Sure, I’m a pretty strong girl. I’ve been through a lot and then some. Because of that, I have built a reputation of resilience that has me feeling like no matter what I go through in my life, I’m just expected to react as though I’m strong and empowered, and nothing less.
In fact, when I run into old friends and acquaintances around town who have heard of my kind-of-recent separation, I always hear the same thing: “Wow, I never would have known you’re getting divorced. You seem so happy all the time!”
Thanks largely in part to the façade that is Facebook, I’ve really been able to pull off this whole sleigh ride into divorce land looking like a real champ. I’m all up on those timelines, maintaining my business, smiling in the company of my amazingly supportive friends and family, and of course, engaging in all things adorable with my delicious toddler. But what they don’t see, what they hopefully will never know, and what I’ve tried to keep to myself for quite some time now is what it’s really like to go through divorce in your early 30s.
Here’s the truth though:
While I still fully and totally support the very hard decision I had to make in order to get to this point in my life, the only way to describe getting divorced is that it’s like being caught in a tidal wave.

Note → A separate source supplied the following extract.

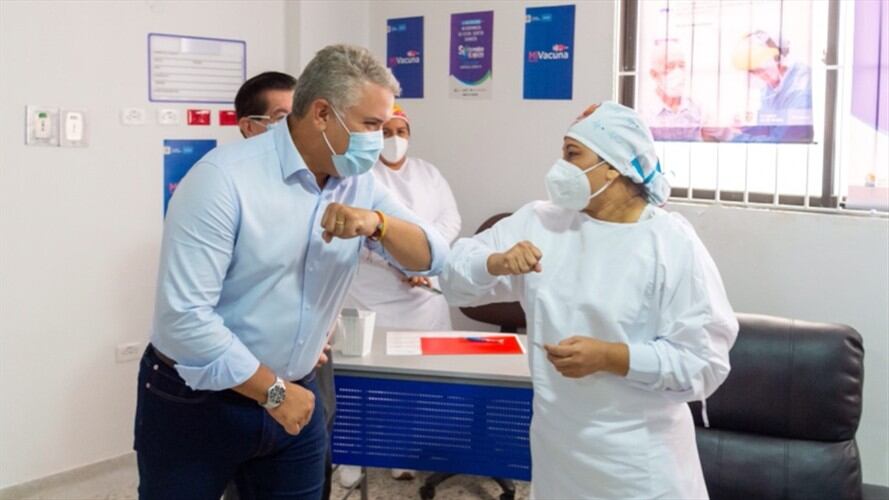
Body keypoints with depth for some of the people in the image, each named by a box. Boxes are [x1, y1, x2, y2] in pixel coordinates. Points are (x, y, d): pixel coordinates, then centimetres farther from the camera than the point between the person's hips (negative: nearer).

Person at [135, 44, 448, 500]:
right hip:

Only in this tidal wave, all of your friends are waving at you from dry land while pregnant with their second babies, and you have 50-pound cinder blocks tied to each one of your fingers and toes. And just when the water starts to retreat and things seem calm again, a tsunami comes from almost out of nowhere while those people on dry land are taking their first family trips to Disney World, and still making out with their husbands at parties, and everyone runs screaming from the angry sea.
And that, my friends, is what it feels like to get divorced in your early 30s. When your daughter is only 2 1/2 and still in diapers. When you have to wrap your head around the fact that you are no longer a family, and don’t get to do family things like attend birthday parties together or take your daughter on her first trip to the Magic Kingdom in matching fucking family shirts and Mickey ears.
It’s not pretty. It’s not easy. And if half the world is really getting divorced, right now, as we speak, then I’d like to know how they’re answering their kids’ heartbreaking questions about this whole divorce situation — the ones that always seem to come just before bedtime.
I’m not looking for pity. Trust me. I don’t need a shoulder to cry on — I’ve got pillows for that, the ones I soak with tears regularly after I’ve held them in until after my daughter is fast asleep.
But in the interest of transparency, which is what I really built my whole writing, speaking, consulting, and marketing career on, I just want to clear up why I look so happy all the time.
I look happy because, despite my situation, I’ve got the world’s greatest child. When she wraps her arms around me and looks at my face and tells me that I make her happy, I’m reminded who I’m doing all of this for. I smile because even though today sucks really bad, I’ll never lose hope that tomorrow might be a bit easier. That tomorrow will allow me to enjoy life again, like a normal person, not one who is currently drowning in what it means to get divorced. I then smile even harder because of the fact that I have the most supportive and generous friends and family a girl could ever ask for.
Because no matter the time of day, I’ve got the most sincere and loving people filling up my cup when I need it the most. I enjoy the people around me even more than ever because I know what it’s like to suffer alone, and I never want to have to do that again. I keep my head up because it is my duty to teach my daughter that no matter what gets her down in life, you have to keep moving forward. She will know that you have to trust yourself, your gut, and all you know about yourself in even the most difficult situations.
And most of all, I will be as happy as I can possibly be so that my daughter never forgets that the rainbow will always, always show up after the storm. Even though I’m in my early 30s and going through a divorce with a 2-year-old daughter in tow.